The USCIS issues an Employment Authorization Document in the following categories:
- EAD: This document proves you are allowed to work in the U.S.
- Renewal EAD: You should apply for an EAD renewal four months before your original EAD expires
- Replacement EAD: This document replaces a lost, stolen, or mutilated EAD. A replacement EAD also replaces an EAD that was issued with incorrect information, such as a misspelled name
- Interim EAD: If the USCIS does not approve or deny your EAD application within 90 days, you may request an interim EAD document
3. Who is eligible to apply for Employment Authorization Document?
The specific categories that require an Employment Authorization Document include but are not limited to:
- Asylees and asylum seekers
- Students seeking particular types of employment
- Applicants to adjust to permanent residence status
- People in or applying for temporary protected status
- Fiances of U.S. citizens
- Dependants of foreign government officials
4. Who is ineligible to apply for Employment Authorization Document?
The specific categories that do not require an Employment Authorization Document include:
- U.S. citizens
- Lawful permanent residents or conditional permanent residents. Your Alien Registration Card proves that you may work in the U.S.
- Foreign government officials authorized to work for a specific employer. Your passport and Form I-94, Arrival/Departure Document proves that you may work in the U.S
5. How do I apply for Employment Authorization Document?
To apply for an EAD you may file Form I-765, Application for Employment Authorization electronically if you are eligible. If you are not eligible for electronic filing, you must file a Form I-765, Application for Employment Authorization, by mail with the USCIS Regional Service Center that serves the area where you live.
6. How do I appeal a denial of my Employment Authorization Document?
If your EAD application is denied, you will receive a letter that will tell you why the application was denied. You will not be allowed to appeal a negative decision to a higher authority. However, you may submit a motion to reopen or a motion to reconsider with the office that made the unfavorable decision. By filing these motions, you may ask the office to reexamine or reconsider their decision.
- A motion to reopen must state the new facts that are to be provided in the reopened proceeding and must be accompanied by affidavits or other documentary evidence
- A motion to reconsider must establish that the decision was based on an incorrect application of law or USCIS policy, and further establish that the decision was incorrect based on the evidence in the file at the time the decision was made
7. Who may appeal a denial of Employment Authorization application?
Only the person that submitted the original application or petition may file the appeal.
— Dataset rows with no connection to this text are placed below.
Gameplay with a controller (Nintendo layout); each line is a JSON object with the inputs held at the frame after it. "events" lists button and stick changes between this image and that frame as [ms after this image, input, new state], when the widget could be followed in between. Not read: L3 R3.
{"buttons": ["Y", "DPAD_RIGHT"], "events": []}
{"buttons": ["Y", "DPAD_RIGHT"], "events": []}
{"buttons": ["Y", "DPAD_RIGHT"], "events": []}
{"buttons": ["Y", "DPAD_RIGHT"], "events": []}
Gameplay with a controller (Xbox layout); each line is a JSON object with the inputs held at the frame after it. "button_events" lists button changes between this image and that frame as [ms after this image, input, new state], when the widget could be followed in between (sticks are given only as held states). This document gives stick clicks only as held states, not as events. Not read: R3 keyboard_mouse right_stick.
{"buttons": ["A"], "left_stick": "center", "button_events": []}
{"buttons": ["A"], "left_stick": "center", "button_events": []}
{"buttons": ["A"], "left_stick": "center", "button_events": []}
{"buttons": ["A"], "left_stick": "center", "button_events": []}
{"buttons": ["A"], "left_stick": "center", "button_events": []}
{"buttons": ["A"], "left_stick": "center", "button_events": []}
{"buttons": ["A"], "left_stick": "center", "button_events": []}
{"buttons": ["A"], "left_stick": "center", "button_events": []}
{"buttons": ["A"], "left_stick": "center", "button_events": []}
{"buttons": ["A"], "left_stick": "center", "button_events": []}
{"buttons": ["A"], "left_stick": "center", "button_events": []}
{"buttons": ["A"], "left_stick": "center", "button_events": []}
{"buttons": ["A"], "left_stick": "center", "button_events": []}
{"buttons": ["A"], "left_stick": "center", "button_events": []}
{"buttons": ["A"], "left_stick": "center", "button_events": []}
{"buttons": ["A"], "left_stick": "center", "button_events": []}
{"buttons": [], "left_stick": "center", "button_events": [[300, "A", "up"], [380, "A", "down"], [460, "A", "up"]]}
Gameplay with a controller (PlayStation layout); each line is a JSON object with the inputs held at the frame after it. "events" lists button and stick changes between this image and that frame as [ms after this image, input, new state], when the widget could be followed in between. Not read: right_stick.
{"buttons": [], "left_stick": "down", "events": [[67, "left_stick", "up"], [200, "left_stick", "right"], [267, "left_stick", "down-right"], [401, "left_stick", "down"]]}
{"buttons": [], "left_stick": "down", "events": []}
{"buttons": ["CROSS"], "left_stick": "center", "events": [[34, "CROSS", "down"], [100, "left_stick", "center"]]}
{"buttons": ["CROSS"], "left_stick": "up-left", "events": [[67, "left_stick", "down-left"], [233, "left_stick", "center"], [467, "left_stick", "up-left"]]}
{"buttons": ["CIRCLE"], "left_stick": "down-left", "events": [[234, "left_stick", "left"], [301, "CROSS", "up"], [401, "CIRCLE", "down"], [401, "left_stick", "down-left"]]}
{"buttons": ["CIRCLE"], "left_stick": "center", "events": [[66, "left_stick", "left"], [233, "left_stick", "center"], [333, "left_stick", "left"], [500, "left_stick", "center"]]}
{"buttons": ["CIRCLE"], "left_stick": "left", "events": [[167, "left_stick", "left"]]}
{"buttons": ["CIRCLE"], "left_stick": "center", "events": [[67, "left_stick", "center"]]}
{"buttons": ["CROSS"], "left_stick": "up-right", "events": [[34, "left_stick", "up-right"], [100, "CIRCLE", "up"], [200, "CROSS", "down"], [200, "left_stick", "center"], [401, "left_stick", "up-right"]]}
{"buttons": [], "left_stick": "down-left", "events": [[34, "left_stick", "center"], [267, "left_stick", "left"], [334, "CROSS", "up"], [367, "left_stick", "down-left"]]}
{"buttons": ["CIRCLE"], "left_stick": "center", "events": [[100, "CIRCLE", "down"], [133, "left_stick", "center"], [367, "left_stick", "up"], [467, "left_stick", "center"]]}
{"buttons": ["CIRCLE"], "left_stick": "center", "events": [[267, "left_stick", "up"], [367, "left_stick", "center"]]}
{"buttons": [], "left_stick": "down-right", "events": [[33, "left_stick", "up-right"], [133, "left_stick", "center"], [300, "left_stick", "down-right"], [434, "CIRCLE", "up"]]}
The petitioner alone has standing to appeal the denial of a visa petition. The person appealing the decision may be represented by an attorney or representative. If the petitioner is represented, the appeal must be accompanied by a properly executed Form G-28, Notice of Entry or Appearance as Attorney or Representative. The
Form G-28 must be signed by both the attorney or representative and the person who filed the original petition or application.